Dorri Partain

Travelers along Missouri Highway 13 knew they were entering the city limits of Springfield when they passed longtime business Carpet Barn and its mascot, a nearly eight-foot-tall, grinning, hat-wearing horse head, mounted on the front of the barn-style building.

Such was the case for a young Shawn Arcedino, who grew up in Springfield before moving to Kansas City.

“Whenever we drove past Carpet Barn and saw that horse, I knew I was close to home,” Arcedino said. “It was symbolic of the years I spent there, with my mom and grandparents.”

Now the owner of Atomic Collision, an auto body repair shop at 2712 Truman Rd., Arcedino has amassed a collection of items from yesteryear, namely old signs and advertising displays.

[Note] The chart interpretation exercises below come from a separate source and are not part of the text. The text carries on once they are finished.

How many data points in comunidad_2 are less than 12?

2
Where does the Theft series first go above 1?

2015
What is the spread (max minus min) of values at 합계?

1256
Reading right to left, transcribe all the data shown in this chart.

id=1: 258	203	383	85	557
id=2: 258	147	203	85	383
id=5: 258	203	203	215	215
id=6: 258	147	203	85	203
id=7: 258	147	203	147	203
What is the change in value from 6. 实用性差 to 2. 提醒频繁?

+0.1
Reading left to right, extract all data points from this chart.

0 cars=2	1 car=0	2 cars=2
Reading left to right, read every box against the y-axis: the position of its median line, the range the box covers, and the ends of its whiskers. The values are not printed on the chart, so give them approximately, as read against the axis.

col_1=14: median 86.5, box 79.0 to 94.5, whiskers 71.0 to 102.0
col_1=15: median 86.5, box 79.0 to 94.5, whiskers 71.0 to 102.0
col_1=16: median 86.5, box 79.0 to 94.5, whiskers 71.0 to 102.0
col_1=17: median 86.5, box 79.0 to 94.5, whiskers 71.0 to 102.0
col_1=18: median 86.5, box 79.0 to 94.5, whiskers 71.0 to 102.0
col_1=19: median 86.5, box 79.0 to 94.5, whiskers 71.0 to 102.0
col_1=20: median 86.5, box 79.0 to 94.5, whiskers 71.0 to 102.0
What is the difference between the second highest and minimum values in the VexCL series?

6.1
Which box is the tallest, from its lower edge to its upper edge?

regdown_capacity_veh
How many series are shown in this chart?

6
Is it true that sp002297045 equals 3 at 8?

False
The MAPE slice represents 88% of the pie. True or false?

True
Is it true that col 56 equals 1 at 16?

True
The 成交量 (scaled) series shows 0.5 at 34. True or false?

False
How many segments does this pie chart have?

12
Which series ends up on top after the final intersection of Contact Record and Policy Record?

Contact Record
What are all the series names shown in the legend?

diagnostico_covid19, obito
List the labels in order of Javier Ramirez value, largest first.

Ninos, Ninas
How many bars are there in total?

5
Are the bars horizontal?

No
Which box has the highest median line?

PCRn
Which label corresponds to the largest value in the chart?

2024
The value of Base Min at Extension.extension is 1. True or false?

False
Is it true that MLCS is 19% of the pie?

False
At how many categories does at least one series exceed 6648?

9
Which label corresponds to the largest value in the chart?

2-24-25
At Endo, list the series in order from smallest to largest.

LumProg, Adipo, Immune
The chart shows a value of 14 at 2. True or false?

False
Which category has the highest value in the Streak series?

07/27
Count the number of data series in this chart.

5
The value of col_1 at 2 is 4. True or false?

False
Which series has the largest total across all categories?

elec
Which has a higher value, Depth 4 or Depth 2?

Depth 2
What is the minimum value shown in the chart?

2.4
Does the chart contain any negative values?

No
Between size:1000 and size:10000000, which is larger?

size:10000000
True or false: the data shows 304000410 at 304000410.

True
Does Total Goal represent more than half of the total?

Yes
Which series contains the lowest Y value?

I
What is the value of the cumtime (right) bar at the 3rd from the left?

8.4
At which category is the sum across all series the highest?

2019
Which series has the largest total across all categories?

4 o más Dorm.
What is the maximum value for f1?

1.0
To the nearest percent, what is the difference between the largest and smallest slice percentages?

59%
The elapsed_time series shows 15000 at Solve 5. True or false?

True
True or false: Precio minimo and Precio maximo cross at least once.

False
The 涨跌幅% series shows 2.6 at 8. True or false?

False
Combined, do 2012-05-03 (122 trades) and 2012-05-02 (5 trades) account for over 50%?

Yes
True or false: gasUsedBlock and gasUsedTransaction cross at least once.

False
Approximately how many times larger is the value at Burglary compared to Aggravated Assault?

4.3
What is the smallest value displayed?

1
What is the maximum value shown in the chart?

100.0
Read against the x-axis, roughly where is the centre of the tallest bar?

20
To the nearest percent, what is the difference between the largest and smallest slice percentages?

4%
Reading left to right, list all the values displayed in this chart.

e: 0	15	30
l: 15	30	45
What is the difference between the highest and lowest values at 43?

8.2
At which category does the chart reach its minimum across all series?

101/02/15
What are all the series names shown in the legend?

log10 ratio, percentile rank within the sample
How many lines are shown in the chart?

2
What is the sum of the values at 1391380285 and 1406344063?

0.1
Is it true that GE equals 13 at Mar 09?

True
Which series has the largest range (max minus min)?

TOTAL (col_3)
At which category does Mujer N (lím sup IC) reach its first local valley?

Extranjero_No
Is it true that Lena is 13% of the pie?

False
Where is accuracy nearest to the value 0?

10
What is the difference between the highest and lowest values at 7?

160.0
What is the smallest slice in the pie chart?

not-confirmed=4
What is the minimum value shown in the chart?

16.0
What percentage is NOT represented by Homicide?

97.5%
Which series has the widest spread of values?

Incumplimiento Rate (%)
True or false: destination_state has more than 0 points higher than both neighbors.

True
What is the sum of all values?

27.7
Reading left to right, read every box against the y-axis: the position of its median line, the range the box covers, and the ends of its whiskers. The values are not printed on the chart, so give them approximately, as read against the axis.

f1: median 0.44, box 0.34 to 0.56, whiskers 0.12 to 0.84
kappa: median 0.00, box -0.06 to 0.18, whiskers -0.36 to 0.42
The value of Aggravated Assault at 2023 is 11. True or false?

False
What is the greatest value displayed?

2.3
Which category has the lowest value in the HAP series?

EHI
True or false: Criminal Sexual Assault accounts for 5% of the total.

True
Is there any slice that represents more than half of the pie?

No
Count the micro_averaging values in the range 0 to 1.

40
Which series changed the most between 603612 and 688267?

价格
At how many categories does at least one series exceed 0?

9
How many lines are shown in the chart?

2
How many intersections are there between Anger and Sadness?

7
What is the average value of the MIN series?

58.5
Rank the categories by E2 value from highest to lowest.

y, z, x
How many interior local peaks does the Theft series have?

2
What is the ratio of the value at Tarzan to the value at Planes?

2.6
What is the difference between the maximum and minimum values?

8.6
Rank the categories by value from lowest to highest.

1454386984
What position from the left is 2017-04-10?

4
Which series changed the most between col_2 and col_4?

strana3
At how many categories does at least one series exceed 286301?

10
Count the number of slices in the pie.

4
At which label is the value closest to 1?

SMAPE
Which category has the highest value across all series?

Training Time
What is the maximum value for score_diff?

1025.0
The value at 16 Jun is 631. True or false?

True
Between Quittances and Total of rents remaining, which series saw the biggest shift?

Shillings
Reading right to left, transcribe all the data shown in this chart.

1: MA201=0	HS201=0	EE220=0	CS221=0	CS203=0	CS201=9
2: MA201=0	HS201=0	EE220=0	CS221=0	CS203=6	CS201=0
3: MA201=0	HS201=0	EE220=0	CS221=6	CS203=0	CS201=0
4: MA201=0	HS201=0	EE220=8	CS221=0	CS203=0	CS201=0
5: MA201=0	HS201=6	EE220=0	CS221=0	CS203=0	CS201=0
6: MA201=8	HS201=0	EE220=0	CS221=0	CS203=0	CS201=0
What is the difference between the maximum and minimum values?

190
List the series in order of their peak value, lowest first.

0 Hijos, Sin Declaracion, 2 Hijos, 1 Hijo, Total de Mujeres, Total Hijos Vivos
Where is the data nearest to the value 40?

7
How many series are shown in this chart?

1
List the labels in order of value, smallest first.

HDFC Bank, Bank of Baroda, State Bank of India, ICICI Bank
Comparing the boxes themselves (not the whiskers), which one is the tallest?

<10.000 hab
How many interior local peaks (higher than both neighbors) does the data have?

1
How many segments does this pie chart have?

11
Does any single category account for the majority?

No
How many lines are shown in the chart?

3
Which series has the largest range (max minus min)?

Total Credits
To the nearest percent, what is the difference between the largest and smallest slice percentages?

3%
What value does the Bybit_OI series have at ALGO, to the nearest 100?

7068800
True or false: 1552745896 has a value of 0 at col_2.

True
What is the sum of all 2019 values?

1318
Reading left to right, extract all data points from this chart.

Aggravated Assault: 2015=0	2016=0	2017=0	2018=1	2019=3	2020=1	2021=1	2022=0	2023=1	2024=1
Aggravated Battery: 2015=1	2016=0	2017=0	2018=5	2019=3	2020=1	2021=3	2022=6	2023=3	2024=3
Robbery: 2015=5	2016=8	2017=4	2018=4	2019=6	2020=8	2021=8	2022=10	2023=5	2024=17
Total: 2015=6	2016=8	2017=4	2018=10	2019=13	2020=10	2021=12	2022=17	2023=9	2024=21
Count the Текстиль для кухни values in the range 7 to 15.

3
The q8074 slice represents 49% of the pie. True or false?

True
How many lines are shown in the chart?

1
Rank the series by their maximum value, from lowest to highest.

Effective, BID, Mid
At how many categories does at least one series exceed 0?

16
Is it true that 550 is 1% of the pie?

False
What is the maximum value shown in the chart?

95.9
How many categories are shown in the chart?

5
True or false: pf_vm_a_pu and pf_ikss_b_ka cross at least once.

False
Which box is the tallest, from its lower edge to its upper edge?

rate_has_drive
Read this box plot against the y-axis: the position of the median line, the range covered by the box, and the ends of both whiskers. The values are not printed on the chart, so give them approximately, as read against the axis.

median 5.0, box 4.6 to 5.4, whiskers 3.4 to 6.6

Like everyone else who had come to love the Carpet Barn mascot dubbed “Barney,” Arcedino wondered what would become of him when the business announced its closing in 2017, after 44 years of business. With a new business, Midwest Archery, taking over the address at 4725 N. MO-13 Highway W., the carpet business owners originally stated that Barney would be moved to another location they owned.

Later, the owners of Midwest Archery said they would probably sell Barney in an online auction with the proceeds going to a charity. In the meantime, Barney was simply taken down and stored behind the building. Arcedino left his contact information with the owners in case they decided to sell him outright.

Time passed. This past summer, Arcedino was vacationing in the Ozarks and decided to stop by Midwest Archery to find out the status of Barney. After speaking with one of the owners who said they’d sell him for $2,000, Arcedino replied, “Sold!” While discussing the deal, the other owner indicated they had another offer for $3000.00 they had to honor first – and Arcedino realized they were talking about him – so he ended up paying an additional $1,000 dollars to complete the deal.

“I was fine with that, but it was funny it worked out that way,” Arcedino said.

Two days later, Arcedino returned to Springfield with a trailer for Barney’s trip to his new home. Once loaded, he decided to stop at a restaurant for lunch, and as soon as he pulled in with Barney on the trailer, he had attracted a crowd that wanted to know where Barney was going and to take pictures with him.

“It was crazy, I just wanted some cashew chicken because that restaurant is well-known for having the best cashew chicken,” Arcedino recalled.

Once he got back on the road, he drove with Barney directly to his body shop, where he has started a complete restoration.

The restoration includes removing three layers of paint – which had to be done as his last coating was starting to chip – and repairing a bullet hole that entered through Barney’s nostril and exited through his cheek. Next, the seven-and-a-half foot head that weighs around 400 pounds will be repainted the original colors. Instead of repainting the horse’s bridle, he’ll fabricate one that can be attached and add the letters “CB” for Carpet Barn to Barney’s hat as an ode to his origins.

Arcedino hopes to be completed with the restoration by next spring, then place Barney on a trailer for weekend road trips that will resemble a farewell tour, so people can have a chance to see Barney fully restored before he retires from public life. After the tour, Arcedino plans to hang Barney onto a real barn he owns that is not visible to the public.

Barney, who is a horse – not a mule or donkey – was created from a rebar frame, chicken wire, a layer of burlap and a final layer of fiberglass. Arcedino is posting photos of the restoration process on a Facebook page he created, Carpet Barney.

“Barney inspired my love for odd things, roadside attractions, stuff like that,“ Arcedino said.

Once Barney is completed, Arcedino plans to return to his other large scale project, another popular roadside attraction, the Muffler Man.